**THE TASK:** For the data below, please report each line where the word "Дитячий" is found.

··· INFORMATION

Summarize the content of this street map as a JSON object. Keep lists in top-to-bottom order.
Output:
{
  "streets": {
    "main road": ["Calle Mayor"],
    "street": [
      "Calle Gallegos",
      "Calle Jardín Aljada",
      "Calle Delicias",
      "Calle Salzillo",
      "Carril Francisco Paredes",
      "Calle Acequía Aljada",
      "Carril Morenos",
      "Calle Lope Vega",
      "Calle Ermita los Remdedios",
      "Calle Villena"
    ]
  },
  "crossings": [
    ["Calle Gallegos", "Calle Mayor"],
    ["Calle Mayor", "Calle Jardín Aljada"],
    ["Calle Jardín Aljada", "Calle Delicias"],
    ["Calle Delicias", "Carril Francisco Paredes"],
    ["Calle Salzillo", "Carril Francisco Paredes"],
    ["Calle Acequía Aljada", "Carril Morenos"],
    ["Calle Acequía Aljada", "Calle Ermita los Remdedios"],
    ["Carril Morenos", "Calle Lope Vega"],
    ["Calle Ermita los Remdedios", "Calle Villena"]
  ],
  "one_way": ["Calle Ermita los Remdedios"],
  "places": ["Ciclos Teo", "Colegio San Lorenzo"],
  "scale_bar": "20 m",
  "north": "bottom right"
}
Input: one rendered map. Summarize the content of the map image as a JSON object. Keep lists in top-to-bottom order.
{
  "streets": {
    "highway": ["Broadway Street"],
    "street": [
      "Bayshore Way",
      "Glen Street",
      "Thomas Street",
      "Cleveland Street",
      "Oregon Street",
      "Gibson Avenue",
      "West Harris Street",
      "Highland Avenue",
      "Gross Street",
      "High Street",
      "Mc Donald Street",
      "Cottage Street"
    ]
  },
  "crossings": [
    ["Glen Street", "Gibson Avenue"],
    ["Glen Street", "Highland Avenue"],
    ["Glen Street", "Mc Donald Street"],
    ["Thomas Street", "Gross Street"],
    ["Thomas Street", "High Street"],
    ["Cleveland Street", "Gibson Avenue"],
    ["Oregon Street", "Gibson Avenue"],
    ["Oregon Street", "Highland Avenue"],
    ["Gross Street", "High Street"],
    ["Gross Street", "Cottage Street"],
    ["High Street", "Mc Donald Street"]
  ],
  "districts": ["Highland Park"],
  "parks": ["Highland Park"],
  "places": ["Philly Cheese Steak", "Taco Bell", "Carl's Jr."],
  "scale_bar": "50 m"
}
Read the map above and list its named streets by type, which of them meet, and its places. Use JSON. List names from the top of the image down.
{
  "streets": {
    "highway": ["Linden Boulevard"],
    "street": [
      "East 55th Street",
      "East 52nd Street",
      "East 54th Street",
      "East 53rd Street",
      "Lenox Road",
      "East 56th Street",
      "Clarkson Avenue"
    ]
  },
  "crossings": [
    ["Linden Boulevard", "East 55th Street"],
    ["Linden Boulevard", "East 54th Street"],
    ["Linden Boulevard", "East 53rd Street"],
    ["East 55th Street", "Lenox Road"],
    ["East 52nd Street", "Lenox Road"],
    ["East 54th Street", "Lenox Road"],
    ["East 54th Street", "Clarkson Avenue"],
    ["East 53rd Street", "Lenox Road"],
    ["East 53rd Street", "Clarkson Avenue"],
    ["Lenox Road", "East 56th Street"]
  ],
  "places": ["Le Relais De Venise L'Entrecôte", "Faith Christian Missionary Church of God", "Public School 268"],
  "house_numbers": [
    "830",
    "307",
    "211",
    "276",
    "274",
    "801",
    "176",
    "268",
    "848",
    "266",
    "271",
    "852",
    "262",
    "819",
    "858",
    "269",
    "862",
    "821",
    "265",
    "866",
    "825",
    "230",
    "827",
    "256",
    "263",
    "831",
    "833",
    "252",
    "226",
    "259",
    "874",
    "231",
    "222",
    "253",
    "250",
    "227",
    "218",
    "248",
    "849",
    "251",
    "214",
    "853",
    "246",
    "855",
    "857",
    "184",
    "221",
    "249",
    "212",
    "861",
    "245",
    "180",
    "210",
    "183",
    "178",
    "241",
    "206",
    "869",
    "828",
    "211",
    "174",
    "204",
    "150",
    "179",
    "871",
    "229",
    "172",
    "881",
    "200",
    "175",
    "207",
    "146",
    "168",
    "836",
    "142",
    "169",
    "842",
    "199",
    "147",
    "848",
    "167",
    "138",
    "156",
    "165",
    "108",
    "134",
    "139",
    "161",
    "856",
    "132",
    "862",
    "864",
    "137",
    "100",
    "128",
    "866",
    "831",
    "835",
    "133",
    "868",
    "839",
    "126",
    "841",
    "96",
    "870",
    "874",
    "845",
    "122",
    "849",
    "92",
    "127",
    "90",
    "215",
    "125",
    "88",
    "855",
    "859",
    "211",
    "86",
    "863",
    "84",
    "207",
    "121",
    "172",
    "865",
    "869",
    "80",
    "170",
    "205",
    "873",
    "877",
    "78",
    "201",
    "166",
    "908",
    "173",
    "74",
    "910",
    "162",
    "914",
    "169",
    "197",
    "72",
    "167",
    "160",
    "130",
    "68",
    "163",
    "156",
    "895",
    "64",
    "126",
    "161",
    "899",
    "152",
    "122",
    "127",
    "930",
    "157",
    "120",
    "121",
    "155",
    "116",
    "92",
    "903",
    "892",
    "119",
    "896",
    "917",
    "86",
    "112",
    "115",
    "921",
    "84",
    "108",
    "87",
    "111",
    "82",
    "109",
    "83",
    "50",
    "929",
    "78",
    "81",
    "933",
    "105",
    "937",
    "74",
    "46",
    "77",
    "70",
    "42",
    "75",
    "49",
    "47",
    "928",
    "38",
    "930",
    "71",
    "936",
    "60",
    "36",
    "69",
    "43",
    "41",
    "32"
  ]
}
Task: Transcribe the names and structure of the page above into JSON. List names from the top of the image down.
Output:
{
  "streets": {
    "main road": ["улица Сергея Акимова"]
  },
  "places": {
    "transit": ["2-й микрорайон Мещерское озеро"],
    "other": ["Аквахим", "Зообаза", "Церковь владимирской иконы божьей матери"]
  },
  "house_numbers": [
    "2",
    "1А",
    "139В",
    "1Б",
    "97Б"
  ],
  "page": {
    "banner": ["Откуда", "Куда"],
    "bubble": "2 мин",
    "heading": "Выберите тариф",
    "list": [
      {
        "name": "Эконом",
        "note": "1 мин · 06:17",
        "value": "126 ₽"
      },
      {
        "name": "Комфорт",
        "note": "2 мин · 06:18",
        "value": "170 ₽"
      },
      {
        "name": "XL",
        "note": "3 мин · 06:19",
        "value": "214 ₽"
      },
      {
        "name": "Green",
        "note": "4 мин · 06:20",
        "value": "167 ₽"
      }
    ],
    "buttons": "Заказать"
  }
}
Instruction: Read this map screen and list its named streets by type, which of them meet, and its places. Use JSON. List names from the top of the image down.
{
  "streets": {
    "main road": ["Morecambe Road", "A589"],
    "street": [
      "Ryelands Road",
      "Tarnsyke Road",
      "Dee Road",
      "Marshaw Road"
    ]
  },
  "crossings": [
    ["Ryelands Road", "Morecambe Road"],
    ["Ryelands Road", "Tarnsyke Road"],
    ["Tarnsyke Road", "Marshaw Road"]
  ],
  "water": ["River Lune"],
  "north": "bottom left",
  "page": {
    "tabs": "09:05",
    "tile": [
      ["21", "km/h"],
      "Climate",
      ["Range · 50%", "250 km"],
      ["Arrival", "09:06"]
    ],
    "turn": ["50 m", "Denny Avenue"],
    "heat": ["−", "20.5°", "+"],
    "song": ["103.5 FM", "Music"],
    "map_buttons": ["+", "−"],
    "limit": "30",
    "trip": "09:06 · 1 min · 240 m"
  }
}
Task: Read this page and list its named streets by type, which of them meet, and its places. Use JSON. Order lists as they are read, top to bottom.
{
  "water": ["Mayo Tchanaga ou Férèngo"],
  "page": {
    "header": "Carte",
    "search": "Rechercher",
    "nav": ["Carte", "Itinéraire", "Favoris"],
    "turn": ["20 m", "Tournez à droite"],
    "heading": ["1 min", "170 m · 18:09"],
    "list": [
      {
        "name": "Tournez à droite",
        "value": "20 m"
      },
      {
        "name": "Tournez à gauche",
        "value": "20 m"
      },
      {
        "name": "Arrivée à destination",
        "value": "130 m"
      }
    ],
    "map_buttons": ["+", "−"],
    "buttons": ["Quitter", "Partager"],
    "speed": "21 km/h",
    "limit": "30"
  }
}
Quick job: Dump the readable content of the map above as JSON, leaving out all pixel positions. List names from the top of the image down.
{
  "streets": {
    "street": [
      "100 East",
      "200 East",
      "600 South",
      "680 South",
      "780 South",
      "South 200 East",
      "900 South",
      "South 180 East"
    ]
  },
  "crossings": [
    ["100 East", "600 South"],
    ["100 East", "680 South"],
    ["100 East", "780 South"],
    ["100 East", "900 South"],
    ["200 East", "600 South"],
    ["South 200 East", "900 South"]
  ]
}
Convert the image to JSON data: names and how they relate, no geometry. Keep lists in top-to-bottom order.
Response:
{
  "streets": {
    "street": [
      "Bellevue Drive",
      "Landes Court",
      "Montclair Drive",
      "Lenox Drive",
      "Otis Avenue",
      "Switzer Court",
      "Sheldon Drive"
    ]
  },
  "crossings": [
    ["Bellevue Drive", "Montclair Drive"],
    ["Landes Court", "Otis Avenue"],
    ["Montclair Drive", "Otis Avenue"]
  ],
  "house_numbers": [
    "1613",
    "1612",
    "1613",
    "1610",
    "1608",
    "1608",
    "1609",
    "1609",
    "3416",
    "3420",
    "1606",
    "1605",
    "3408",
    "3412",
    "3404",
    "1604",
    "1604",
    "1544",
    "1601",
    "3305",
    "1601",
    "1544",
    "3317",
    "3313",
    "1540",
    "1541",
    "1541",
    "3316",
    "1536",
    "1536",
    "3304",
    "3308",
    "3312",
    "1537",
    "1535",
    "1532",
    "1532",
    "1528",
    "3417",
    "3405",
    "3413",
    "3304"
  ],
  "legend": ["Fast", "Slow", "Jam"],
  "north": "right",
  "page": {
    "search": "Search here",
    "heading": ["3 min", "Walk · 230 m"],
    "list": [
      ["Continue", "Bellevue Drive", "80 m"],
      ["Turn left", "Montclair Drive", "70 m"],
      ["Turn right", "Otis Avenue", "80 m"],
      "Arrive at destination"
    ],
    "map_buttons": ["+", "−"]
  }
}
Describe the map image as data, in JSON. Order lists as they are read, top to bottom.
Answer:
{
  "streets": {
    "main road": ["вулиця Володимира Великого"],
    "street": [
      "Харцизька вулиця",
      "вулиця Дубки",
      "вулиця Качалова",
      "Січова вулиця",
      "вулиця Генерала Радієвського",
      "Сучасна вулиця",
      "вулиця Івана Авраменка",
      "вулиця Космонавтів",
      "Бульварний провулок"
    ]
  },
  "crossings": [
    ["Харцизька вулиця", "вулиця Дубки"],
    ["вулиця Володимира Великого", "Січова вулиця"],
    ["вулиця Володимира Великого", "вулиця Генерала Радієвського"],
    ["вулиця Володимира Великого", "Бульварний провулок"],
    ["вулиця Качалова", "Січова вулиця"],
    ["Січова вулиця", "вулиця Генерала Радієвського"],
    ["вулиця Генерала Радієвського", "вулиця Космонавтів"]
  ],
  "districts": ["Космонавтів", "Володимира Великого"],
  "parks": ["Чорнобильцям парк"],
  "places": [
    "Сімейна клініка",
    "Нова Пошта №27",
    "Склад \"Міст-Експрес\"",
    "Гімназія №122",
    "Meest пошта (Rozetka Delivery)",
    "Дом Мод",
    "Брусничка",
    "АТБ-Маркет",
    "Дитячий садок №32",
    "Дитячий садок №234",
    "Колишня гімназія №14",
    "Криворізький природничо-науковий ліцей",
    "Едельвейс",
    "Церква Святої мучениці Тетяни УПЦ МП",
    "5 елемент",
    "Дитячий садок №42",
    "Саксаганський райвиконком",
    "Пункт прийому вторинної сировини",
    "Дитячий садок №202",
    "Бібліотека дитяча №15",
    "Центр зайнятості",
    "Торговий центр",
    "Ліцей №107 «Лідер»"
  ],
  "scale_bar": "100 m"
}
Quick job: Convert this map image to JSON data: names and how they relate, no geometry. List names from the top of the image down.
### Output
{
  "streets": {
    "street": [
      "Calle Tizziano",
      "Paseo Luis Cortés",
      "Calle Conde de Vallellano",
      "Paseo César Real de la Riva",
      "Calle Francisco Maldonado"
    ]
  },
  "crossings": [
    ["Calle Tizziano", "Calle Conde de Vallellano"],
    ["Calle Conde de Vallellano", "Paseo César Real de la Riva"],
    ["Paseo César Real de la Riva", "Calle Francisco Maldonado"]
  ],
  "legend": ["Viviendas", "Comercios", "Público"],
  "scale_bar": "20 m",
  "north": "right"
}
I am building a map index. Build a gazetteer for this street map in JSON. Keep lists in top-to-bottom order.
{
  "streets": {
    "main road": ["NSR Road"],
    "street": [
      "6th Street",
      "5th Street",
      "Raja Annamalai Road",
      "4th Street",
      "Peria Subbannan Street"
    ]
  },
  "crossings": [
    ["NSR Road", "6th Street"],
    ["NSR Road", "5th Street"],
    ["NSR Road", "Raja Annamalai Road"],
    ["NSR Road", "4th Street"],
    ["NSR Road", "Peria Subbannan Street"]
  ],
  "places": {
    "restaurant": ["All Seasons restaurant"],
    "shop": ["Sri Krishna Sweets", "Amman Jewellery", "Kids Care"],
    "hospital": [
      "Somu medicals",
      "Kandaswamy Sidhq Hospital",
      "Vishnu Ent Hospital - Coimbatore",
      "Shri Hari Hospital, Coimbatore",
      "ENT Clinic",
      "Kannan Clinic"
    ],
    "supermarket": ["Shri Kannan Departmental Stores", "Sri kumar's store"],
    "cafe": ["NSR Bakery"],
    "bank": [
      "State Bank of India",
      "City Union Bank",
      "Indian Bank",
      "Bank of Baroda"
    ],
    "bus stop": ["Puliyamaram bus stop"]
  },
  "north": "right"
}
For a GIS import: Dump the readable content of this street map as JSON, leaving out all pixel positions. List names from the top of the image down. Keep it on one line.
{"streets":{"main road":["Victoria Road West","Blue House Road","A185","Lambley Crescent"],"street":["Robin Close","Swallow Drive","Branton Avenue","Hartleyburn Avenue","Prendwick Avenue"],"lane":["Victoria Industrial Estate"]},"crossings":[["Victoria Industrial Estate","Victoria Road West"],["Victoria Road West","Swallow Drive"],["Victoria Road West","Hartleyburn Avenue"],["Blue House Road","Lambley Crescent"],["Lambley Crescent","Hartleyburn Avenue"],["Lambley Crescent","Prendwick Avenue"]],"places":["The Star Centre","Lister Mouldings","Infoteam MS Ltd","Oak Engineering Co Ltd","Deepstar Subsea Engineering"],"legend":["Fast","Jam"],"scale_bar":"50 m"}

······

**RESULT:**
    "Дитячий садок №32",
    "Дитячий садок №234",
    "Дитячий садок №42",
    "Дитячий садок №202",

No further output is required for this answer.